Researchers have recently explored why B cells become less efficient as we age, analyzing how their behavior changes when they are transplanted from aged mice into young mice .
The immune system is a comprehensive defense system
Our immune systems protect us from disease and are vital to the healthy function of every organ and tissue we have. Our bodies contain many types of these cells, and each of them performs a different function. These include patrolling for bacteria, cancer cells, and invading viruses; removing damaged senescent cells that have reached replicative senescence; breaking down cellular waste; removing cell debris; and supporting healthy organ and tissue repair.
Unfortunately, as we age, our immune systems go into decline and become increasingly inefficient and disrupted. This gradual age-related failure of the immune system is known as immunosenescence.
The ultimate consequence of immunosenescence is that literally any infection or disease becomes a serious issue. Viruses, such as flu, that most young people shrug off become potentially life-threatening in the elderly. Understanding the complexities of immunosenescence is a challenge, but this research is a step towards finding out.
B cell function seems to be strongly influenced by their environment
B cells are white blood cells that form antibodies, making them an important part of the immune response to invading pathogens. These antibodies then bind to pathogens or foreign substances allowing the immune system to neutralize them.

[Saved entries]
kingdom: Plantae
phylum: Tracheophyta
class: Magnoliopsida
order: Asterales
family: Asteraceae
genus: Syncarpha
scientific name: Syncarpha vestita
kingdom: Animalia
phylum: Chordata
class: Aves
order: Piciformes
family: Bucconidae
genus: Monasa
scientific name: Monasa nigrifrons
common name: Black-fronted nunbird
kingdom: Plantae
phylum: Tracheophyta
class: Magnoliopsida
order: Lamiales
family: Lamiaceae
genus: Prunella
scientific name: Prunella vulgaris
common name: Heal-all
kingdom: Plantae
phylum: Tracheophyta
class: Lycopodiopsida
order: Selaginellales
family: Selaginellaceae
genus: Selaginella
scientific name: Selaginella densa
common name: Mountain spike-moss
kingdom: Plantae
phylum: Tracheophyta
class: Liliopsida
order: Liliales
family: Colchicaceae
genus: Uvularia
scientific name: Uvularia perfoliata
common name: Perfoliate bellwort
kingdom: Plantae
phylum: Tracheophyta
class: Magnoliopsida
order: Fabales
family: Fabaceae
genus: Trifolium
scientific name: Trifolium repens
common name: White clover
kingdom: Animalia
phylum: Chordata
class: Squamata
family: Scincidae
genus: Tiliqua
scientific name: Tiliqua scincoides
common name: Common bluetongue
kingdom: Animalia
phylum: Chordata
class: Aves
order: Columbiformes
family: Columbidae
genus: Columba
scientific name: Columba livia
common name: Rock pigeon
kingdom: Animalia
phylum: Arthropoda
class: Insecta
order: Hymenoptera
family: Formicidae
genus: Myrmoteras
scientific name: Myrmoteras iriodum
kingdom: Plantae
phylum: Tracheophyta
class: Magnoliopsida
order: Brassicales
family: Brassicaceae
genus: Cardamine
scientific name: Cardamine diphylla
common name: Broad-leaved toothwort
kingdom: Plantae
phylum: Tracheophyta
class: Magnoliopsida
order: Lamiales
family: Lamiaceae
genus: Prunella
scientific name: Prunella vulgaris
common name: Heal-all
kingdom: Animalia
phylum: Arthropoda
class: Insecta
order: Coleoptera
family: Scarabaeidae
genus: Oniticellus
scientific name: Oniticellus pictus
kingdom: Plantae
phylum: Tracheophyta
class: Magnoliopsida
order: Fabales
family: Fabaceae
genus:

• [BRIEF 1]:
Recast the paragraph in the immune aging article that begins "Our immune systems protect us" as a short bulleted list that keeps its main facts.
• [BRIEF 2]:
Rewrite the stretch from "Researchers have recently" through "young mice ." in the immune aging article, replacing "Researchers" with "Scientists".
• [BRIEF 3]:
Name every threat that the immune aging article says immune cells patrol for.
Rely only on the immune aging article.

• [EXERCISE ANSWER 1]:
- The immune system protects against disease and is vital to the healthy function of every organ and tissue.
- The body contains many types of immune cells, each performing a different function:
  - patrolling for bacteria, cancer cells, and invading viruses
  - removing damaged senescent cells that have reached replicative senescence
  - breaking down cellular waste
  - removing cell debris
  - supporting healthy organ and tissue repair

• [EXERCISE ANSWER 2]:
Scientists have recently explored why B cells become less efficient as we age, analyzing how their behavior changes when they are transplanted from aged mice into young mice .

• [EXERCISE ANSWER 3]:
- bacteria
- cancer cells
- invading viruses